Wie sieht ein alltäglicher Einkauf bei euch aus? Was für Behältnisse hast Du dabei und wo gehst Du einkaufen?

Wir gehen einmal die Woche auf den Markt und kaufen frisches Obst und Gemüse.

Wobei das „wir“ eigentlich gelogen ist. Ich gebe zu…ich schlafe meist aus (ich liebe den Samstag). Und Arne fährt mit unserem Lastenrad und dem Mini Mädchen auf den Markt.

Manchmal übernehme ich diesen part (auch diese Samstage liebe ich. Wirklich).

Im Gepäck haben wir ein Arsenal an Stoffbeuteln für Obst und Gemüse und ein bis zwei größere Gläser für Käse oder andere feuchte Lebensmittel. Der Markteinkauf stellt sicher, dass wir das allermeiste der Lebensmittel saisonal und regional einkaufen.


Wir kaufen eine Menge Obst und Gemüse, mit dem wir unsere Gerichte in der kommenden Woche nach Lust und Laune kombinieren. Dafür haben wir immer auf Vorrat länger haltbare Lebensmittel wie Reis, Nudeln oder Kartoffeln da.

Diese trockenen Nahrungsmittel kaufen wir alle paar Wochen in größeren Mengen im Hamburger Unverpackt Laden Stückgut ein.

Unser Leben ist durch diese Einkauf Routine so viel entspannter und schöner geworden.

Kein impulsives loslaufen kurz vor Ladenschluss mehr, was wahnsinnig viel Zeit und Nerven kostet. Keine ekligen Plastikverpackungen mehr, die auch Zeit und Nerven kosten. Einfach direkt in die wunderschönen Gläser füllen und die schlichte Schönheit bewundern.


Was sind die Kompromisse, die ihr eingeht und wo scheiterst Du gelegentlich?
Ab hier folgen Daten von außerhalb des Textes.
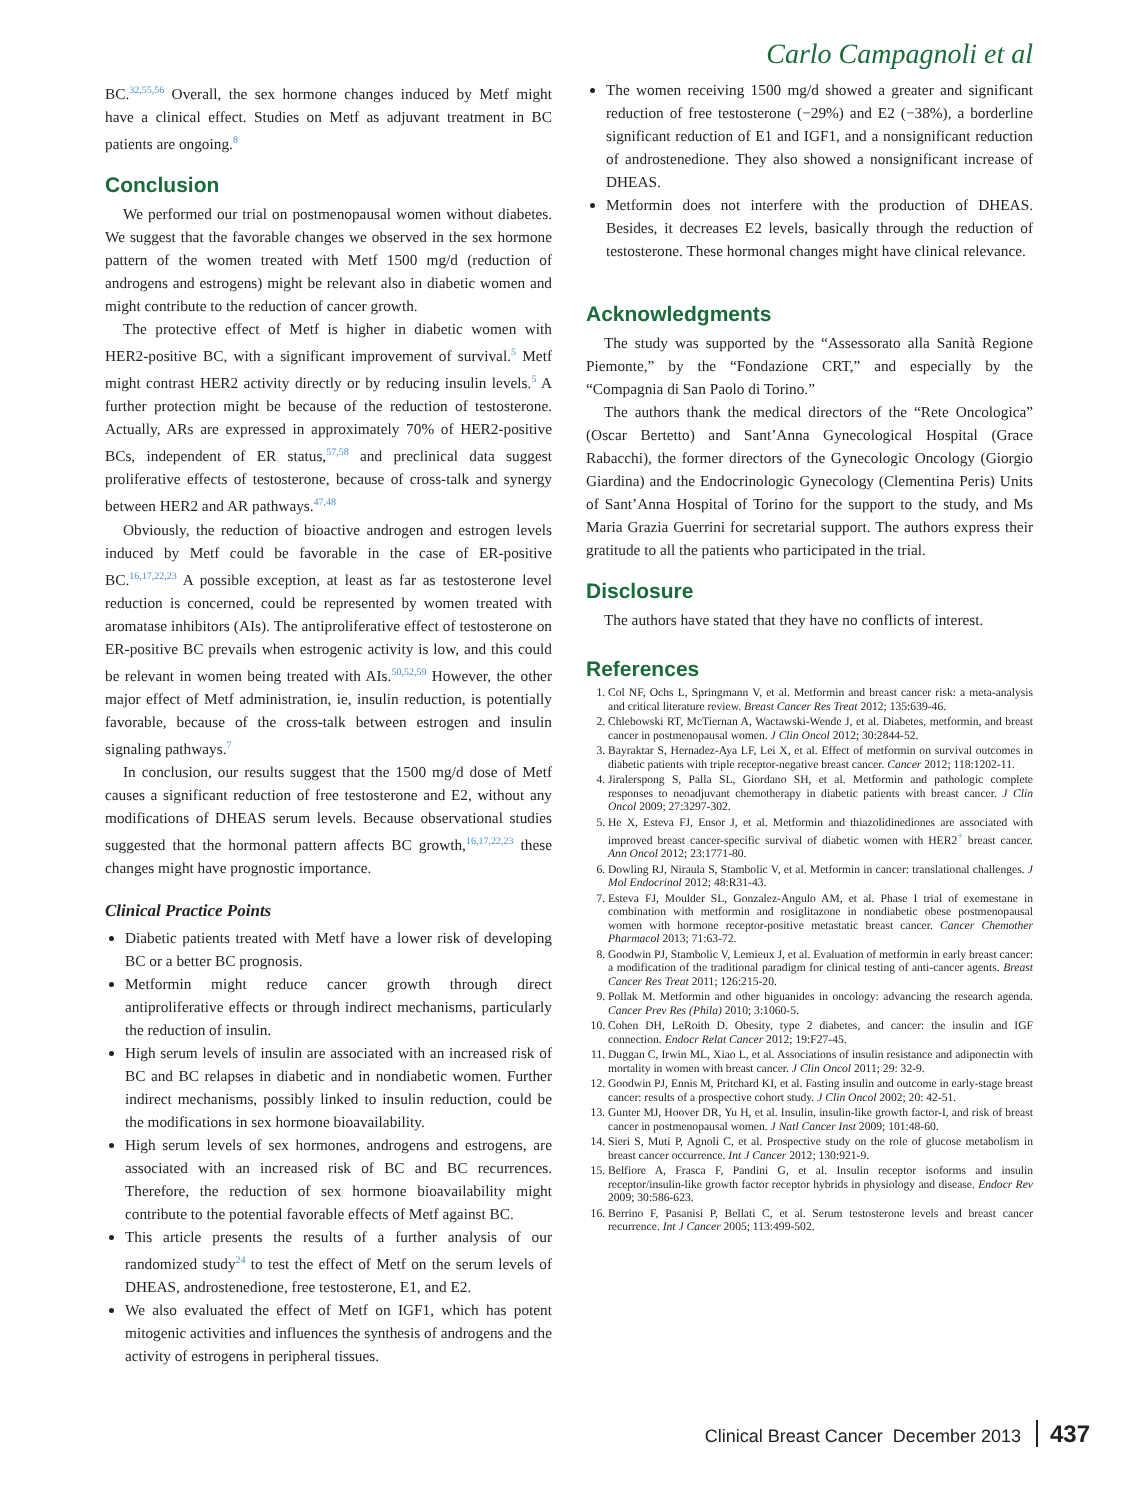Carlo Campagnoli et al
BC.<sup>32,55,56</sup> Overall, the sex hormone changes induced by Metf might have a clinical effect. Studies on Metf as adjuvant treatment in BC patients are ongoing.<sup>8</sup>
Conclusion
We performed our trial on postmenopausal women without diabetes. We suggest that the favorable changes we observed in the sex hormone pattern of the women treated with Metf 1500 mg/d (reduction of androgens and estrogens) might be relevant also in diabetic women and might contribute to the reduction of cancer growth.
The protective effect of Metf is higher in diabetic women with HER2-positive BC, with a significant improvement of survival.<sup>5</sup> Metf might contrast HER2 activity directly or by reducing insulin levels.<sup>5</sup> A further protection might be because of the reduction of testosterone. Actually, ARs are expressed in approximately 70% of HER2-positive BCs, independent of ER status,<sup>57,58</sup> and preclinical data suggest proliferative effects of testosterone, because of cross-talk and synergy between HER2 and AR pathways.<sup>47,48</sup>
Obviously, the reduction of bioactive androgen and estrogen levels induced by Metf could be favorable in the case of ER-positive BC.<sup>16,17,22,23</sup> A possible exception, at least as far as testosterone level reduction is concerned, could be represented by women treated with aromatase inhibitors (AIs). The antiproliferative effect of testosterone on ER-positive BC prevails when estrogenic activity is low, and this could be relevant in women being treated with AIs.<sup>50,52,59</sup> However, the other major effect of Metf administration, ie, insulin reduction, is potentially favorable, because of the cross-talk between estrogen and insulin signaling pathways.<sup>7</sup>
In conclusion, our results suggest that the 1500 mg/d dose of Metf causes a significant reduction of free testosterone and E2, without any modifications of DHEAS serum levels. Because observational studies suggested that the hormonal pattern affects BC growth,<sup>16,17,22,23</sup> these changes might have prognostic importance.
Clinical Practice Points
Diabetic patients treated with Metf have a lower risk of developing BC or a better BC prognosis.
Metformin might reduce cancer growth through direct antiproliferative effects or through indirect mechanisms, particularly the reduction of insulin.
High serum levels of insulin are associated with an increased risk of BC and BC relapses in diabetic and in nondiabetic women. Further indirect mechanisms, possibly linked to insulin reduction, could be the modifications in sex hormone bioavailability.
High serum levels of sex hormones, androgens and estrogens, are associated with an increased risk of BC and BC recurrences. Therefore, the reduction of sex hormone bioavailability might contribute to the potential favorable effects of Metf against BC.
This article presents the results of a further analysis of our randomized study<sup>24</sup> to test the effect of Metf on the serum levels of DHEAS, androstenedione, free testosterone, E1, and E2.
We also evaluated the effect of Metf on IGF1, which has potent mitogenic activities and influences the synthesis of androgens and the activity of estrogens in peripheral tissues.
The women receiving 1500 mg/d showed a greater and significant reduction of free testosterone (−29%) and E2 (−38%), a borderline significant reduction of E1 and IGF1, and a nonsignificant reduction of androstenedione. They also showed a nonsignificant increase of DHEAS.
Metformin does not interfere with the production of DHEAS. Besides, it decreases E2 levels, basically through the reduction of testosterone. These hormonal changes might have clinical relevance.
Acknowledgments
The study was supported by the “Assessorato alla Sanità Regione Piemonte,” by the “Fondazione CRT,” and especially by the “Compagnia di San Paolo di Torino.”
The authors thank the medical directors of the “Rete Oncologica” (Oscar Bertetto) and Sant’Anna Gynecological Hospital (Grace Rabacchi), the former directors of the Gynecologic Oncology (Giorgio Giardina) and the Endocrinologic Gynecology (Clementina Peris) Units of Sant’Anna Hospital of Torino for the support to the study, and Ms Maria Grazia Guerrini for secretarial support. The authors express their gratitude to all the patients who participated in the trial.
Disclosure
The authors have stated that they have no conflicts of interest.
References
1. Col NF, Ochs L, Springmann V, et al. Metformin and breast cancer risk: a meta-analysis and critical literature review. Breast Cancer Res Treat 2012; 135:639-46.
2. Chlebowski RT, McTiernan A, Wactawski-Wende J, et al. Diabetes, metformin, and breast cancer in postmenopausal women. J Clin Oncol 2012; 30:2844-52.
3. Bayraktar S, Hernadez-Aya LF, Lei X, et al. Effect of metformin on survival outcomes in diabetic patients with triple receptor-negative breast cancer. Cancer 2012; 118:1202-11.
4. Jiralerspong S, Palla SL, Giordano SH, et al. Metformin and pathologic complete responses to neoadjuvant chemotherapy in diabetic patients with breast cancer. J Clin Oncol 2009; 27:3297-302.
5. He X, Esteva FJ, Ensor J, et al. Metformin and thiazolidinediones are associated with improved breast cancer-specific survival of diabetic women with HER2<sup>+</sup> breast cancer. Ann Oncol 2012; 23:1771-80.
6. Dowling RJ, Niraula S, Stambolic V, et al. Metformin in cancer: translational challenges. J Mol Endocrinol 2012; 48:R31-43.
7. Esteva FJ, Moulder SL, Gonzalez-Angulo AM, et al. Phase I trial of exemestane in combination with metformin and rosiglitazone in nondiabetic obese postmenopausal women with hormone receptor-positive metastatic breast cancer. Cancer Chemother Pharmacol 2013; 71:63-72.
8. Goodwin PJ, Stambolic V, Lemieux J, et al. Evaluation of metformin in early breast cancer: a modification of the traditional paradigm for clinical testing of anti-cancer agents. Breast Cancer Res Treat 2011; 126:215-20.
9. Pollak M. Metformin and other biguanides in oncology: advancing the research agenda. Cancer Prev Res (Phila) 2010; 3:1060-5.
10. Cohen DH, LeRoith D. Obesity, type 2 diabetes, and cancer: the insulin and IGF connection. Endocr Relat Cancer 2012; 19:F27-45.
11. Duggan C, Irwin ML, Xiao L, et al. Associations of insulin resistance and adiponectin with mortality in women with breast cancer. J Clin Oncol 2011; 29: 32-9.
12. Goodwin PJ, Ennis M, Pritchard KI, et al. Fasting insulin and outcome in early-stage breast cancer: results of a prospective cohort study. J Clin Oncol 2002; 20: 42-51.
13. Gunter MJ, Hoover DR, Yu H, et al. Insulin, insulin-like growth factor-I, and risk of breast cancer in postmenopausal women. J Natl Cancer Inst 2009; 101:48-60.
14. Sieri S, Muti P, Agnoli C, et al. Prospective study on the role of glucose metabolism in breast cancer occurrence. Int J Cancer 2012; 130:921-9.
15. Belfiore A, Frasca F, Pandini G, et al. Insulin receptor isoforms and insulin receptor/insulin-like growth factor receptor hybrids in physiology and disease. Endocr Rev 2009; 30:586-623.
16. Berrino F, Pasanisi P, Bellati C, et al. Serum testosterone levels and breast cancer recurrence. Int J Cancer 2005; 113:499-502.
Clinical Breast Cancer December 2013 437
Mal abgesehen von dem einsamen Pizzakarton, den ich neulich im Altpapier entdeckte und ganz klar nicht meinem persönlichen Konsum zuordnen konnte? #wiekannernur #dietatsachedassespappeistrettetihn

Tatsächlich gehen wir beim Bau unseres Hauses viele Kompromisse ein. Wir haben ein altes, kleines Backsteinhäuschen von Grund auf saniert und das ging nicht mal annähernd müllfrei – leider.

Zero Waste ist natürlich eine Utopie in unserer Gesellschaft. Du machst Müll, ich mache Müll, wir alle machen irgendwie Müll. Aber man kann diesen ohne großen Aufwand drastisch (!) verringern.


Was machst du mit Kosmetik: Zahnpasta, Deo, Duschbad, Waschmittel, Spülmittel. Hast Du Tipps dafür?

Wir benutzen Zahnputztabletten. Die ersten trockenen Tabletten zu kauen war gewöhnungsbedürftig. Jetzt kenne ich nichts anderes mehr.

Manchmal mache ich unsere Zahnpasta auch selbst. Dafür mixe ich innerhalb von drei Minuten eine Paste aus Kokosöl, Natron und Pfefferminzöl.

Deo…räusper… tja also…benutze ich keines mehr. Phui, jetzt ist es raus.

Mein Deo war irgendwann leer war und ich kam nicht rechtzeitig dazu kam mir einen Zero Waste Alternative zu besorgen. Also blieb ich einige Tage deofrei und bemerkte…irgendwie so gar keinen Unterschied. Auch aus meinem Umfeld kamen bisher keine Beschwerden. Ich entnehme dem einfach mal todesmutig und selbstbewusst, dass es funktioniert.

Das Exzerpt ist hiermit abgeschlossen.